FAIRCON23: Top Federal Cybersecurity Officials Endorse Risk-Based Approaches, Ask for Industry’s Help to Solve a Cyber “Data Crisis” and AI Risk
In a remarkable sign of the success of the FAIR movement, two key cybersecurity officials, Federal Chief Information Security Officer Chris DeRusha and Eric Goldstein of CISA, made keynote appearances at the 2023 FAIR Conference and spoke in terms that the FAIR Institute has been proposing from its start.
Watch the video:
Moderator: Nick Sanna, President, FAIR Institute
Chris DeRusha, Federal Chief Information Security Officer and Deputy National Cyber Director
Eric Goldstein, Executive Assistant Director for Cybersecurity at CISA
“One of the reasons I am so excited to be at this conference and am so grateful for work that the FAIR Institute and all of your partners have done is, we have a data crisis in cybersecurity,” Eric Goldstein said. “We have no way of saying, as a country or a community, ‘how are breaches actually happening?’…How is the harm actually occurring, and what investments would have been most effective at reducing that harm?...
“We are fully aligned that cybersecurity is a business problem, not a tech problem and the only way to make a problem relevant to business leaders is to quantify it in a way that it can be weighted against other kinds of business risk. Cybersecurity historically has been dramatically behind [other risk disciplines]. Work being driven by the FAIR Institute is trying to close that gap.”
Read the Wall Street Journal’s article on this FAIRCON23 session (subscription required)
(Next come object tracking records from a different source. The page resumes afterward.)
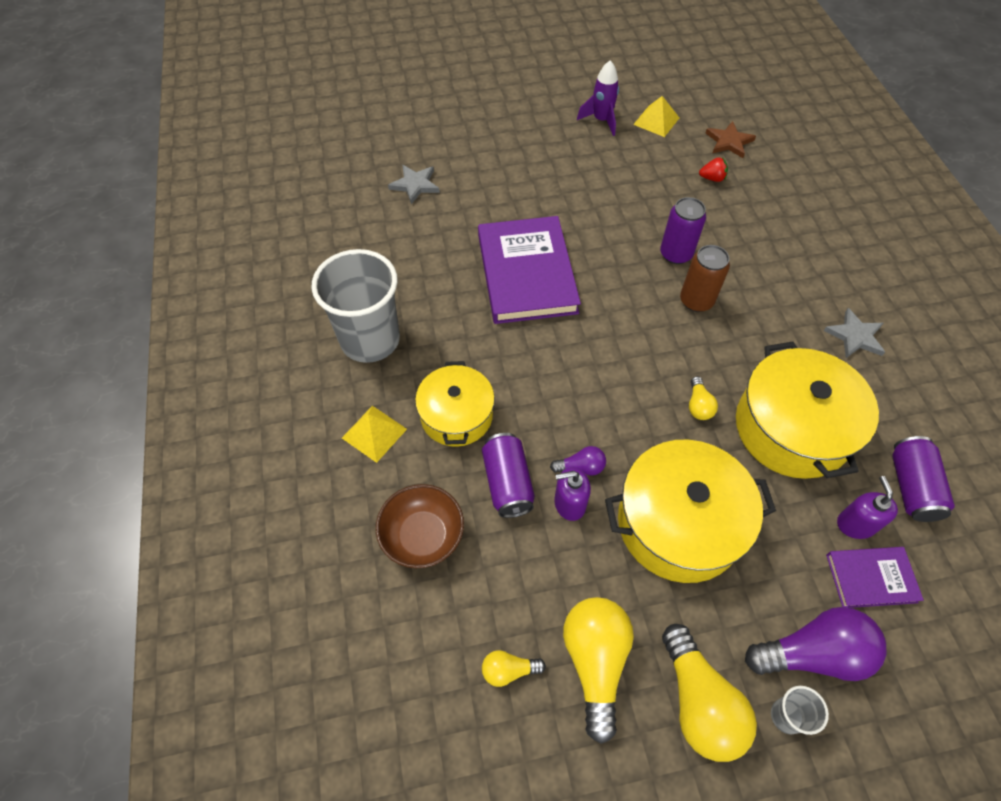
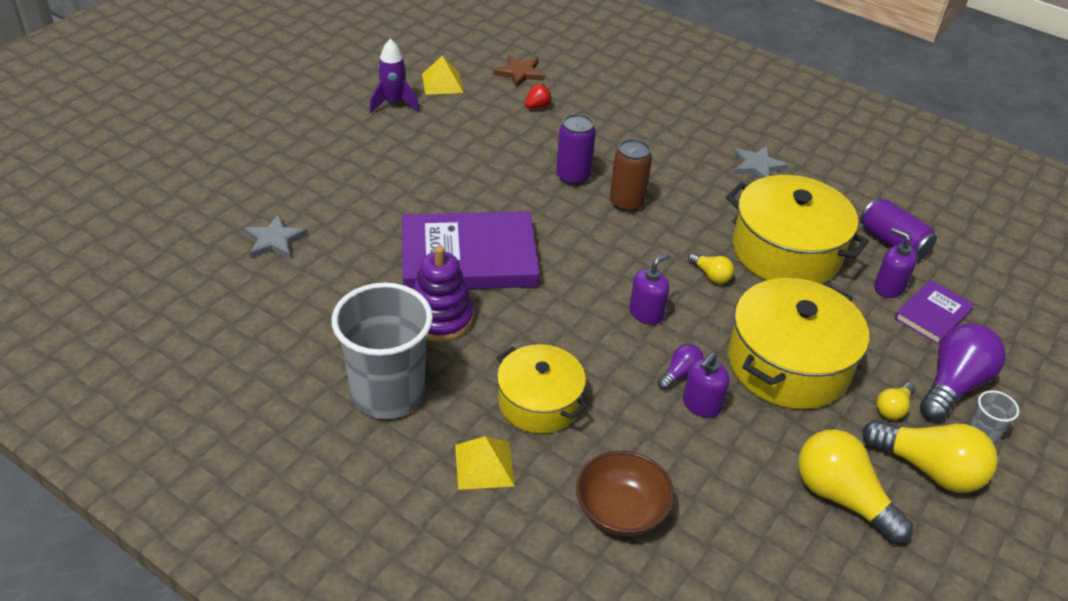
camera: 45 degrees left, 15 degrees down
(458, 308) = (440, 318): none -> purple stacking toy
(508, 483) = (639, 423): purple can -> none
(509, 670) = (795, 552): yellow light bulb -> yellow light bulb (893, 408)
(526, 273) = (468, 257): purple book -> purple book turned 45 degrees counterclockwise
(609, 401) = (646, 313): none -> purple soap dispenser

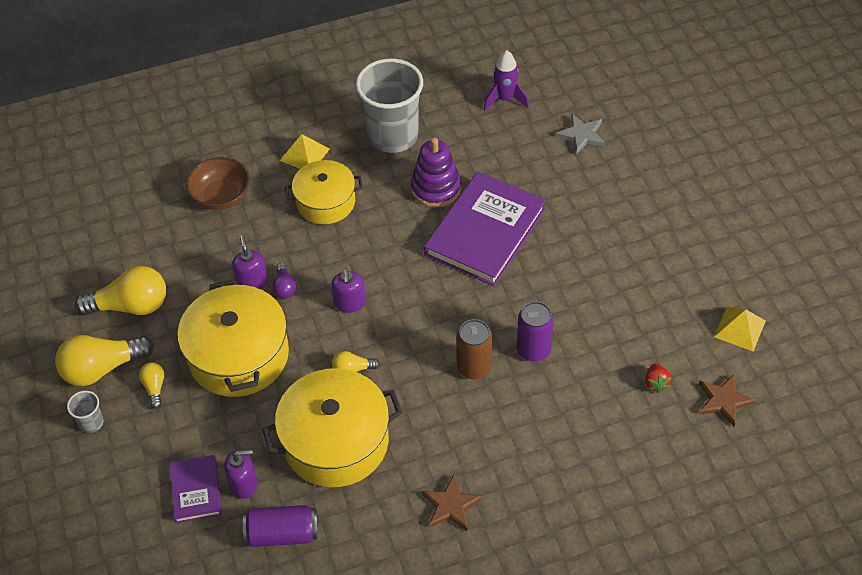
camera: 130 degrees right, 10 degrees up
(393, 103) = (724, 277): purple rocket -> purple rocket (505, 99)
(757, 166) = (451, 505): grey star -> brown star
(953, 385) = (136, 443): purple light bulb -> none

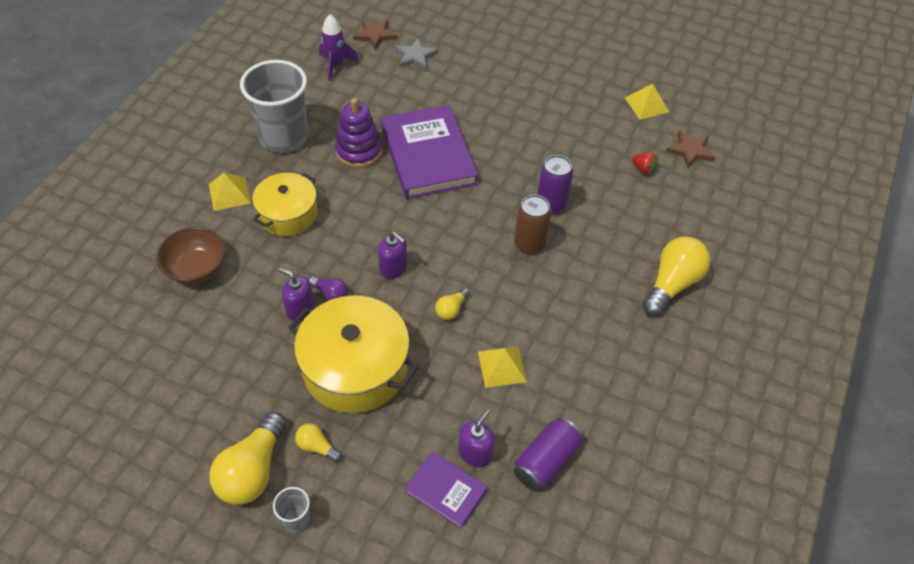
camera: 50 degrees left, 0 degrees up
(130, 306) = (218, 404): yellow light bulb -> yellow light bulb (672, 284)
(336, 441) = (502, 366): yellow pot -> yellow pyramid
(451, 505) = (626, 341): brown star -> brown star (375, 35)

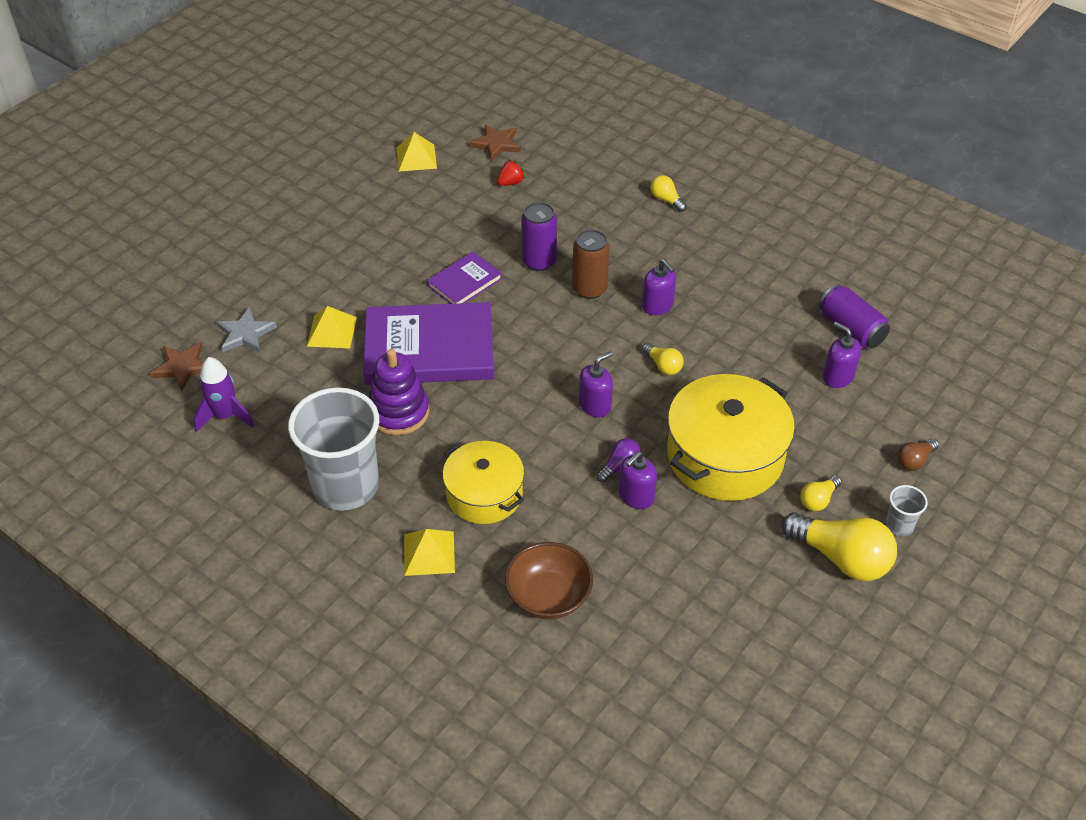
camera: 75 degrees left, 5 degrees down
(380, 530) = (914, 460): none -> brown light bulb
(446, 490) = (876, 405): purple book -> purple book (464, 282)
(502, 366) = (741, 340): yellow pyramid -> yellow pyramid (332, 331)
(525, 296) = (657, 306): none -> purple soap dispenser
(672, 284) = (666, 200): yellow light bulb -> yellow light bulb, size x0.49

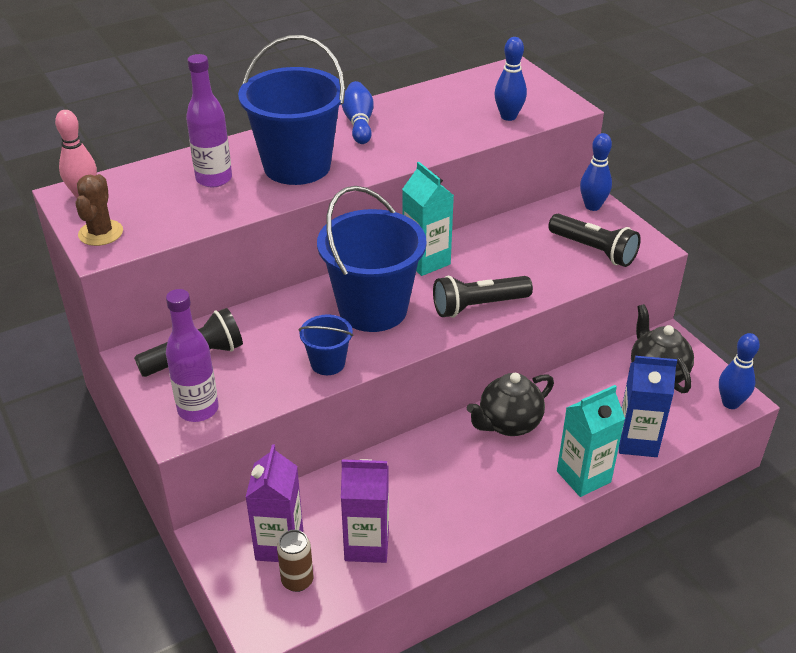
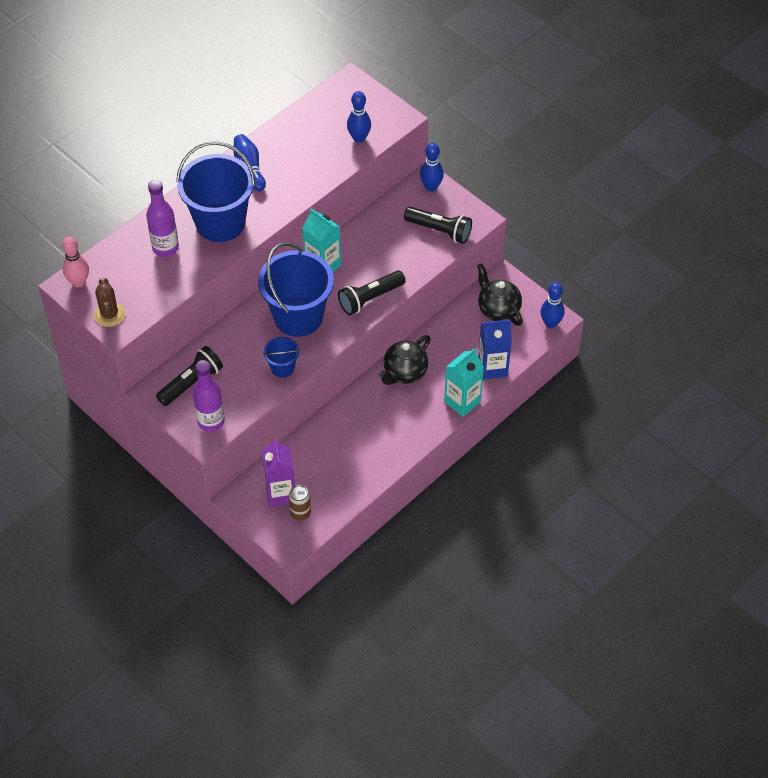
camera: 15 degrees left, 15 degrees up
(366, 545) = (336, 480): purple carton -> none

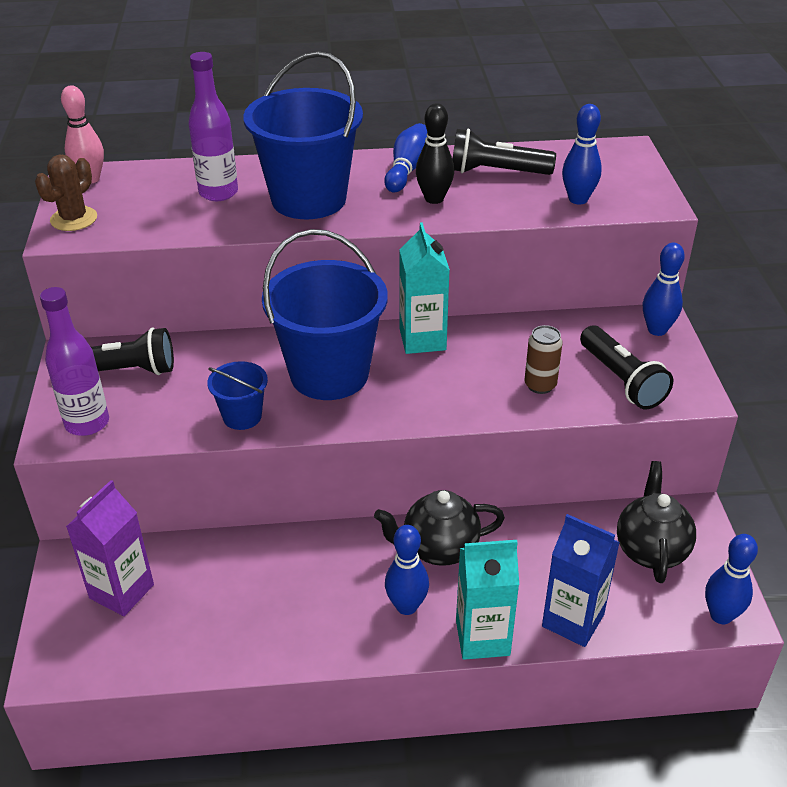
camera: 40 degrees right, 15 degrees down
(286, 182) = (434, 199): none -> black bowling pin
(300, 513) = (112, 635): brown can -> brown can (540, 385)
(370, 298) = (442, 404): black flashlight -> black flashlight (496, 172)
(416, 410) = (406, 606): none -> blue bowling pin

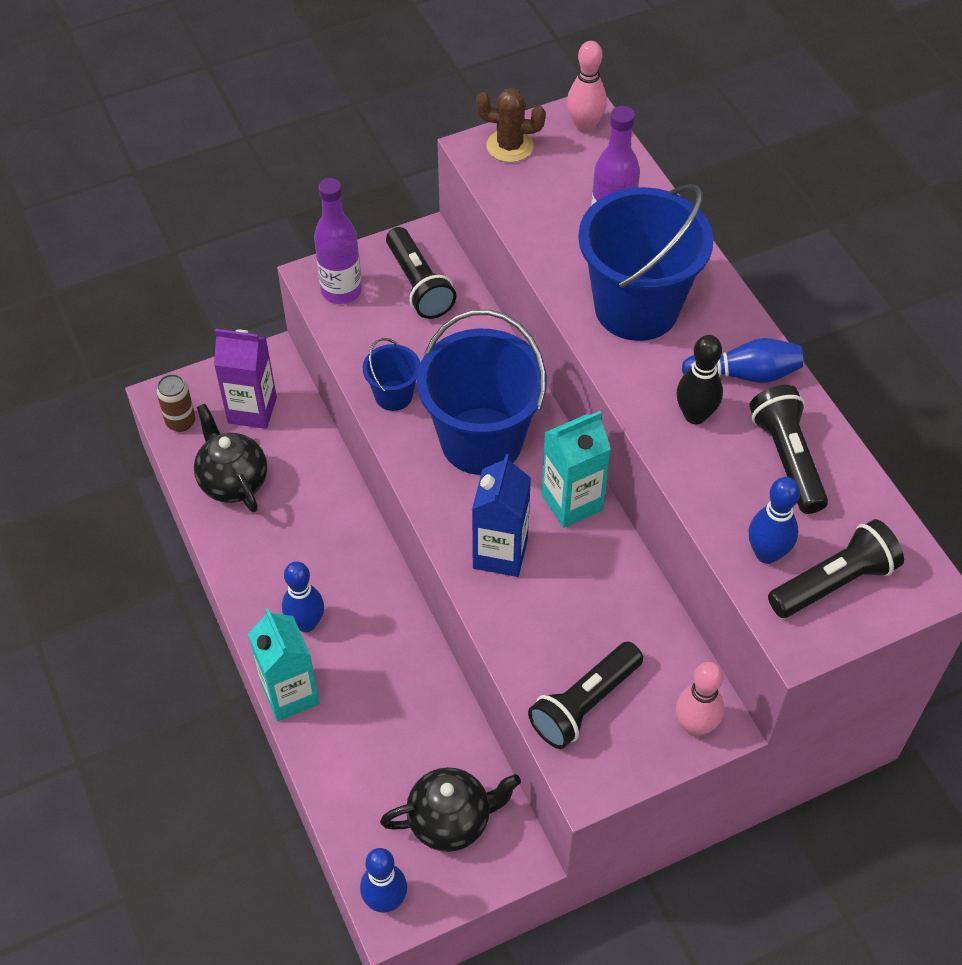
camera: 70 degrees right, 15 degrees up
(439, 549) = (383, 630): black teapot -> black teapot (233, 482)
(540, 385) = (542, 628): brown can -> brown can (180, 422)
(573, 620) = (335, 765): blue carton -> blue carton (500, 553)
(613, 180) = (834, 582): none -> black flashlight
(657, 330) = (695, 726): blue bowling pin -> pink bowling pin

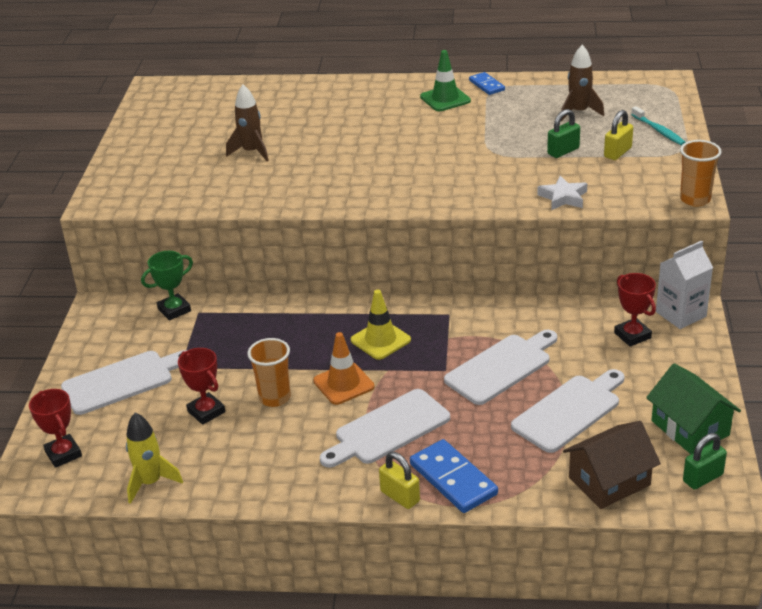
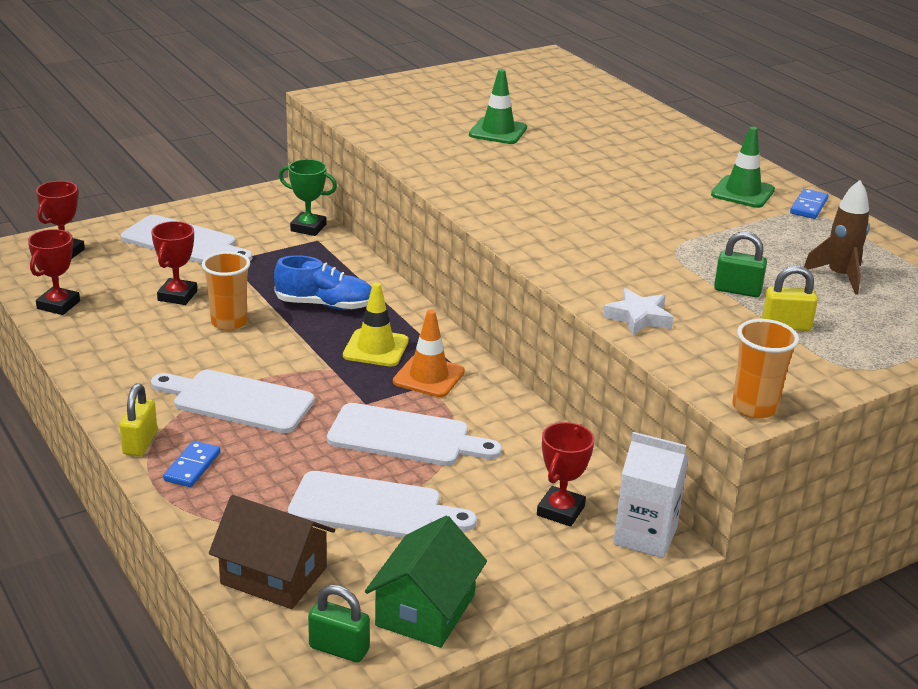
camera: 50 degrees right, 5 degrees down
(151, 482) = (58, 305): yellow rocket -> red trophy
(251, 152) = (498, 131): brown rocket -> green traffic cone
(298, 342) = (325, 305): none -> blue shoe
(343, 384) = (285, 351): orange traffic cone -> orange traffic cone (428, 377)
(453, 479) = (192, 467): blue domino -> blue domino, size x0.58
(659, 131) = (879, 340): turquoise toothbrush -> none

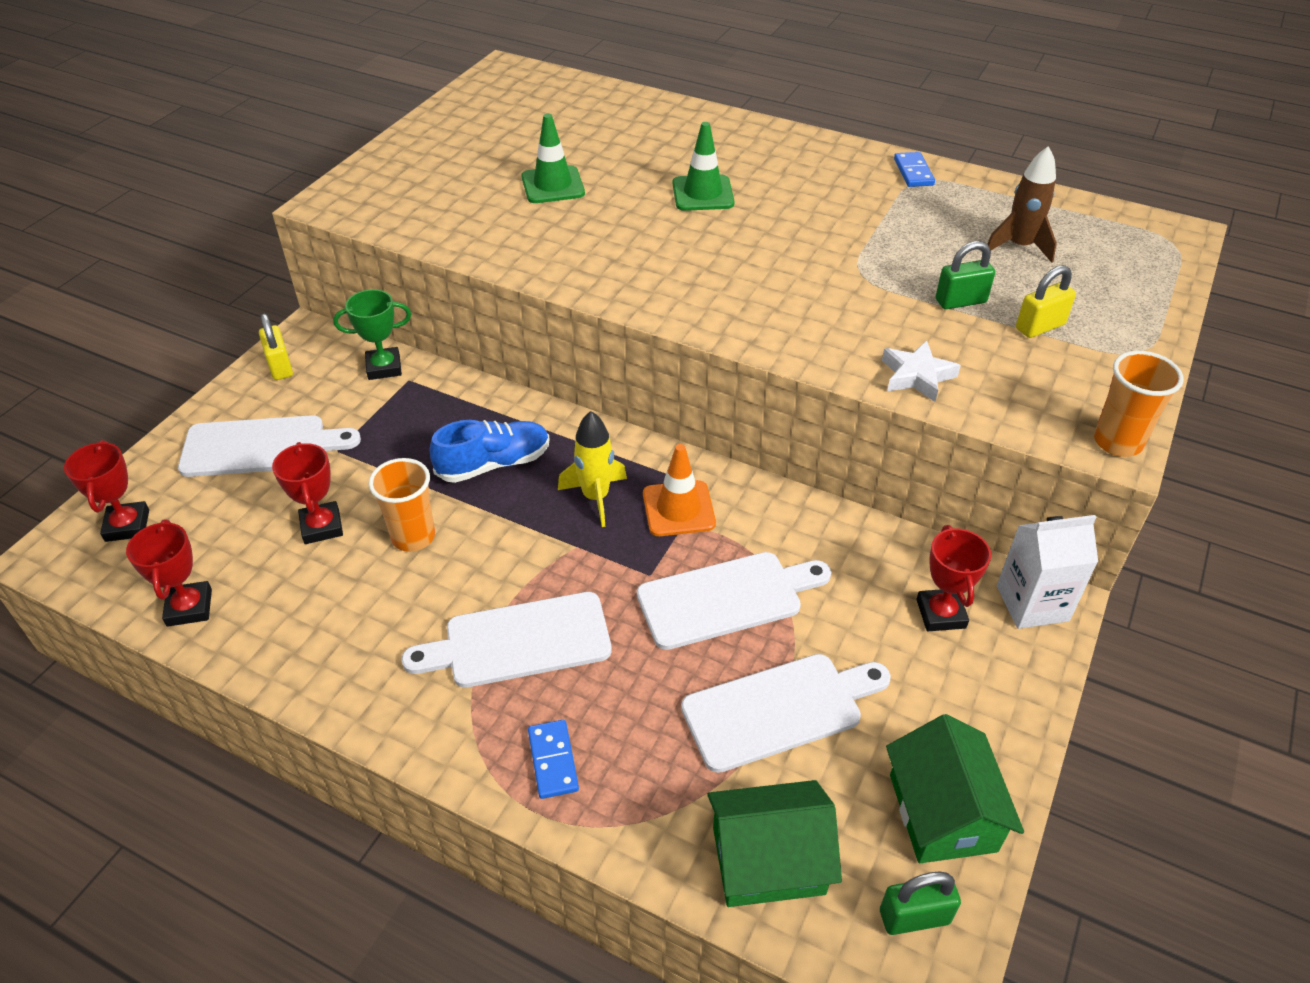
camera: 30 degrees left, 15 degrees up
(140, 443) = (466, 760): yellow padlock -> yellow padlock (280, 366)
(274, 575) = (768, 860): brown house -> green house
(375, 348) = (595, 497): yellow traffic cone -> yellow rocket
(742, 192) = (845, 177): green traffic cone -> green traffic cone (703, 193)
Goldstein talked up initiatives from the federal government at cyber data gathering such as the new incident reporting act CIRCIA and promised that the feds were working on “burden reduction” to protect CISOs from over-reporting requirements, an advocacy initiative of the FAIR Institute.
Chris DeRusha also made a pitch for involvement from the audience in commenting on the sweeping executive order on AI (released October 30, still in the works when he appeared at FAIRCON) – the OMB is now collecting public comments at AI.gov.
DeRusha added that complaints from CISOs who react “’I am managing my risk…why do I need to report on that?’ That’s not the right perspective. We together are managing the nation’s risk…Adversaries are moving faster every day and you all know that because of the rise of AI. We have to be willing to take some risks with each other to share meaningful relationships.”